To this end, the force has moved to beef up its platforms with sophisticated combat vessels with the capabilities of penetrating the creeks and making exploration in the Niger Delta area safer.

Indeed, the force said the battle is now in the creeks, hence its decision to acquire six gun boats expected to boast the inventory of the force and enhance its operational efficiency, particularly in policing the country's water ways and oil facilities.

The Chief of Naval Staff, Vice Admiral Ganiyu Adekeye said that with the arrival of the first batch of the boats by the end of this month, the battle scenario will change and the pirates and oil thieves would no longer have a hiding place.

Admiral Ganiyu Adekeye said that the Nigerian Navy will soon become a 'Puncher Navy" positioned to tackle maritime challenges in the West African sub region.
He told Sunday Sun in Lagos against the backdrop of the expectation of the Service to acquire some 17 metres and 31 metres attack Boats, Armoured-Plated Helicopters and Weapons Systems beginning from the second week of June, 2008.

According to the Navy, the request for the purchase of the gunboats were submitted in 2006 and approval obtained from the Federal Government, who made the purchase same year.

Rogue ships
We are doing everything within our capacity to combat these rogue ships which are stationed 30 nautical miles off our shores taking illegally our oil and sometimes when we move to arrest them, the response we get is that they are not in our territorial waters. Sometimes we are left to think what to do as we are restrained by international law. Sometimes too when we arrest and come back we have had decision taken against us by Nigerian courts that we flouted international laws, but we will not relent.

Niger Delta
Accordingly, we have commenced flight troop trainings of the Pilots so that they are not just flying blindly inside the newly acquired helicopters after we must have taken deliveries of the fighter air planes.
Pilots would be using instruments to fly their Aircrafts to enable them fly both at nights and in bad weather.

Because of the recent attacks on oil installations and kidnap of some foreign and local oil workers and their relations in the Niger-Delta region, the International Maritime Organisation has classified Nigeria alongside Indonesia and Malaysia as countries possessing porous waterways.
In fact, the Nigerian water ways is becoming very dangerous.

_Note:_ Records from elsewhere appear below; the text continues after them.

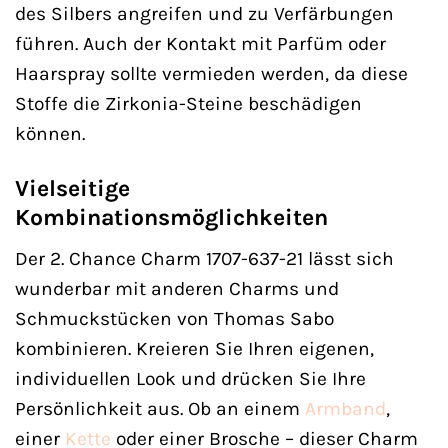
des Silbers angreifen und zu Verfärbungen
führen. Auch der Kontakt mit Parfüm oder
Haarspray sollte vermieden werden, da diese
Stoffe die Zirkonia-Steine beschädigen
können.
Vielseitige
Kombinationsmöglichkeiten
Der 2. Chance Charm 1707-637-21 lässt sich
wunderbar mit anderen Charms und
Schmuckstücken von Thomas Sabo
kombinieren. Kreieren Sie Ihren eigenen,
individuellen Look und drücken Sie Ihre
Persönlichkeit aus. Ob an einem
Armband
,
einer
Kette
oder einer Brosche – dieser Charm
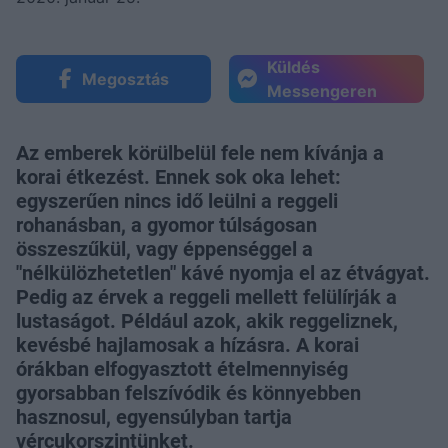
Küldés
Megosztás
Messengeren
Az emberek körülbelül fele nem kívánja a
korai étkezést. Ennek sok oka lehet:
egyszerűen nincs idő leülni a reggeli
rohanásban, a gyomor túlságosan
összeszűkül, vagy éppenséggel a
"nélkülözhetetlen" kávé nyomja el az étvágyat.
Pedig az érvek a reggeli mellett felülírják a
lustaságot. Például azok, akik reggeliznek,
kevésbé hajlamosak a hízásra. A korai
órákban elfogyasztott ételmennyiség
gyorsabban felszívódik és könnyebben
hasznosul, egyensúlyban tartja
vércukorszintünket.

For instance, between Bayelsa and Rivers states boundaries, we have about 3,000 river entrances in the creeks.
Such entrances are where criminal elements were hiding, especially where these rivers are leading to the sea.
If the Navy is having about 12 gun boats in addition to the existing ones, it would be able to meet with the challenges being faced from the Sea Pirates in the nation's water ways.

New Platforms
The 17 and 31 Metre Boats, we believe, will add bites to our efforts at combating sea piracy in our water ways especially in the troubled Niger-Delta region
Two out of the six gunboats we have ordered to boast our operations will be arriving Nigeria before the year runs out, the next two will follow suit within a short time.
The class of vessels we are bringing is called 'Manther Class Patrol boats." This class of patrol boats are very good, fast and well protected to combat pirates at sea.

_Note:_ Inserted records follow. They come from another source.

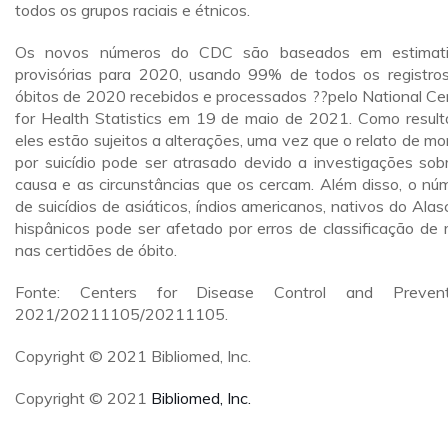
todos os grupos raciais e étnicos.
Os novos números do CDC são baseados em estimati
provisórias para 2020, usando 99% de todos os registro
óbitos de 2020 recebidos e processados ??pelo National Ce
for Health Statistics em 19 de maio de 2021. Como result
eles estão sujeitos a alterações, uma vez que o relato de mo
por suicídio pode ser atrasado devido a investigações sob
causa e as circunstâncias que os cercam. Além disso, o nú
de suicídios de asiáticos, índios americanos, nativos do Alas
hispânicos pode ser afetado por erros de classificação de 
nas certidões de óbito.
Fonte: Centers for Disease Control and Preventi
2021/20211105/20211105.
Copyright © 2021 Bibliomed, Inc.
Copyright © 2021
Bibliomed, Inc.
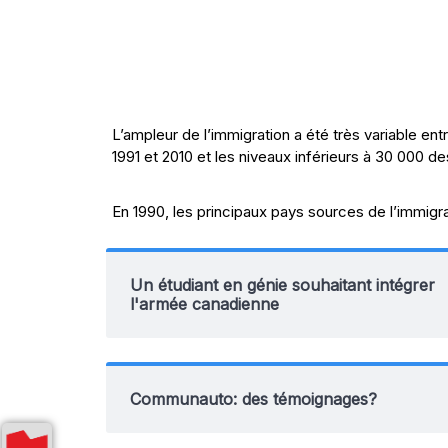
L’ampleur de l’immigration a été très variable 
1991 et 2010 et les niveaux inférieurs à 30 000 d
En 1990, les principaux pays sources de l’immigrat
Un étudiant en génie souhaitant intégrer
l'armée canadienne
Communauto: des témoignages?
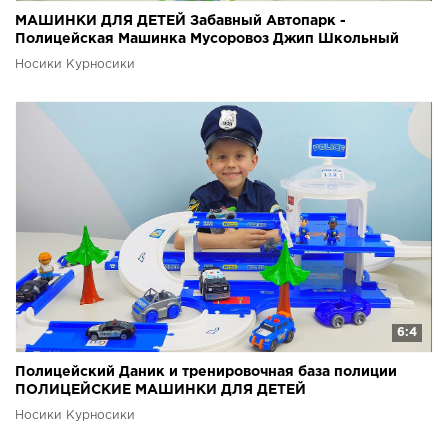
МАШИНКИ ДЛЯ ДЕТЕЙ Забавный Автопарк -
Полицейская Машинка Мусоровоз Джип Школьный
Автобус #Игрушки
Носики Курносики
6:4
Полицейский Даник и тренировочная база полиции
ПОЛИЦЕЙСКИЕ МАШИНКИ ДЛЯ ДЕТЕЙ
Носики Курносики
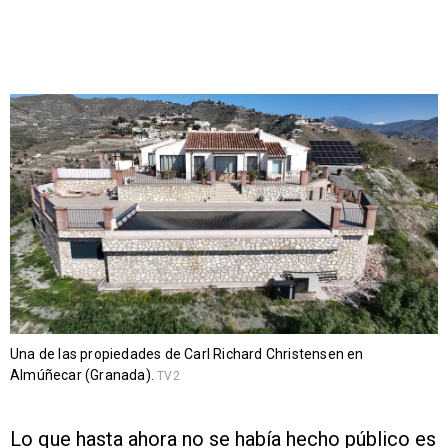
Una de las propiedades de Carl Richard Christensen en
Almúñecar (Granada).
TV2
Lo que hasta ahora no se había hecho público es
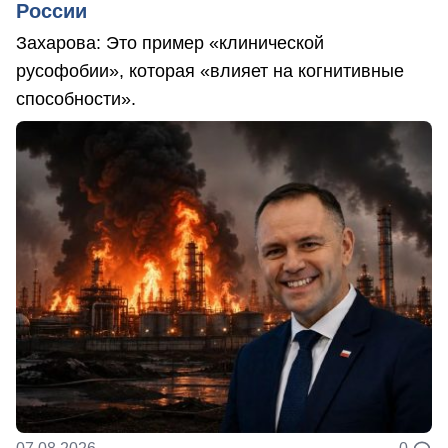
России
Захарова: Это пример «клинической
русофобии», которая «влияет на когнитивные
способности».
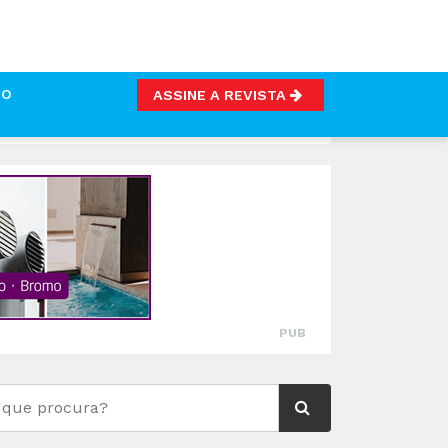
TO
ASSINE A REVISTA
PREENDE 1 TONELADA DE GÉNEROS ALIMENTÍCIOS
PUB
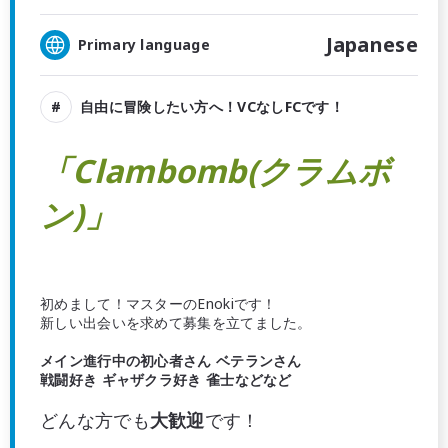
Japanese
Primary language
自由に冒険したい方へ！VCなしFCです！
「Clambomb(クラムボ
ン)」
初めまして！マスターのEnokiです！
新しい出会いを求めて募集を立てました。
メイン進行中の初心者さん ベテランさん
戦闘好き ギャザクラ好き 雀士などなど
どんな方でも
大歓迎
です！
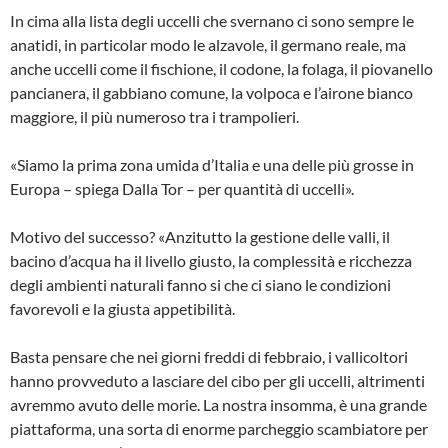
In cima alla lista degli uccelli che svernano ci sono sempre le
anatidi, in particolar modo le alzavole, il germano reale, ma
anche uccelli come il fischione, il codone, la folaga, il piovanello
pancianera, il gabbiano comune, la volpoca e l’airone bianco
maggiore, il più numeroso tra i trampolieri.
«Siamo la prima zona umida d’Italia e una delle più grosse in
Europa – spiega Dalla Tor – per quantità di uccelli».
Motivo del successo? «Anzitutto la gestione delle valli, il
bacino d’acqua ha il livello giusto, la complessità e ricchezza
degli ambienti naturali fanno si che ci siano le condizioni
favorevoli e la giusta appetibilità.
Basta pensare che nei giorni freddi di febbraio, i vallicoltori
hanno provveduto a lasciare del cibo per gli uccelli, altrimenti
avremmo avuto delle morie. La nostra insomma, è una grande
piattaforma, una sorta di enorme parcheggio scambiatore per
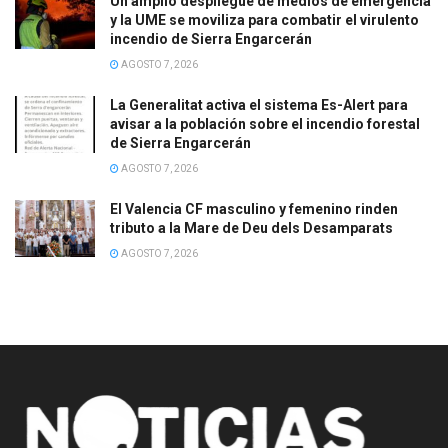
Un amplio despliegue de medios de emergencia
y la UME se moviliza para combatir el virulento
incendio de Sierra Engarcerán
AGOSTO 7, 2026
La Generalitat activa el sistema Es-Alert para
avisar a la población sobre el incendio forestal
de Sierra Engarcerán
AGOSTO 7, 2026
El Valencia CF masculino y femenino rinden
tributo a la Mare de Deu dels Desamparats
AGOSTO 7, 2026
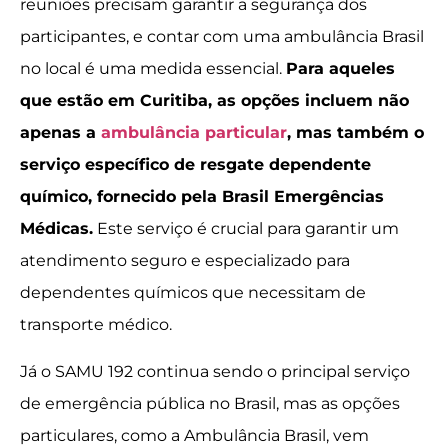
reuniões precisam garantir a segurança dos
participantes, e contar com uma ambulância Brasil
no local é uma medida essencial.
Para aqueles
que estão em Curitiba, as opções incluem não
apenas a
ambulância particular
, mas também o
serviço específico de resgate dependente
químico, fornecido pela Brasil Emergências
Médicas.
Este serviço é crucial para garantir um
atendimento seguro e especializado para
dependentes químicos que necessitam de
transporte médico.
Já o SAMU 192 continua sendo o principal serviço
de emergência pública no Brasil, mas as opções
particulares, como a Ambulância Brasil, vem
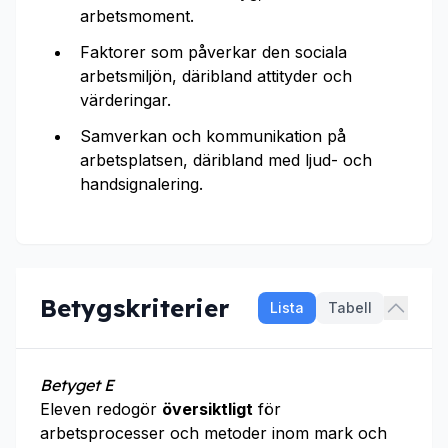
arbetsmoment.
Faktorer som påverkar den sociala
arbetsmiljön, däribland attityder och
värderingar.
Samverkan och kommunikation på
arbetsplatsen, däribland med ljud- och
handsignalering.
Betygskriterier
Lista
Tabell
Betyget E
Eleven redogör
översiktligt
för
arbetsprocesser och metoder inom mark och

We want to assure Nigerians that the Nigerian Navy would not be deterred by critics seeking to shoot down our achievements, as we have progressed greatly towards ensuring that Nigeria's oil installation would be adequately policed. In September this year, the Nigerian Navy would be taking delivery of a its first locally built combat patrol vessel, designed and built in Nigerian Naval dockyard in Lagos.
This combat vessel would be the first to be built in Nigeria by any ship builder or dockyard. Already work has reached an advanced stage and we are not going back on the construction of the vessel which will raise the way we do things here.

This first step would lead the Nigerian Navy to many others, especially in warship design and building.
The belief in the past had been that the navy cannot achieve this is erroneous, because works done so far have indicated that the Nigerian Navy is capable of building a gunboat of its own.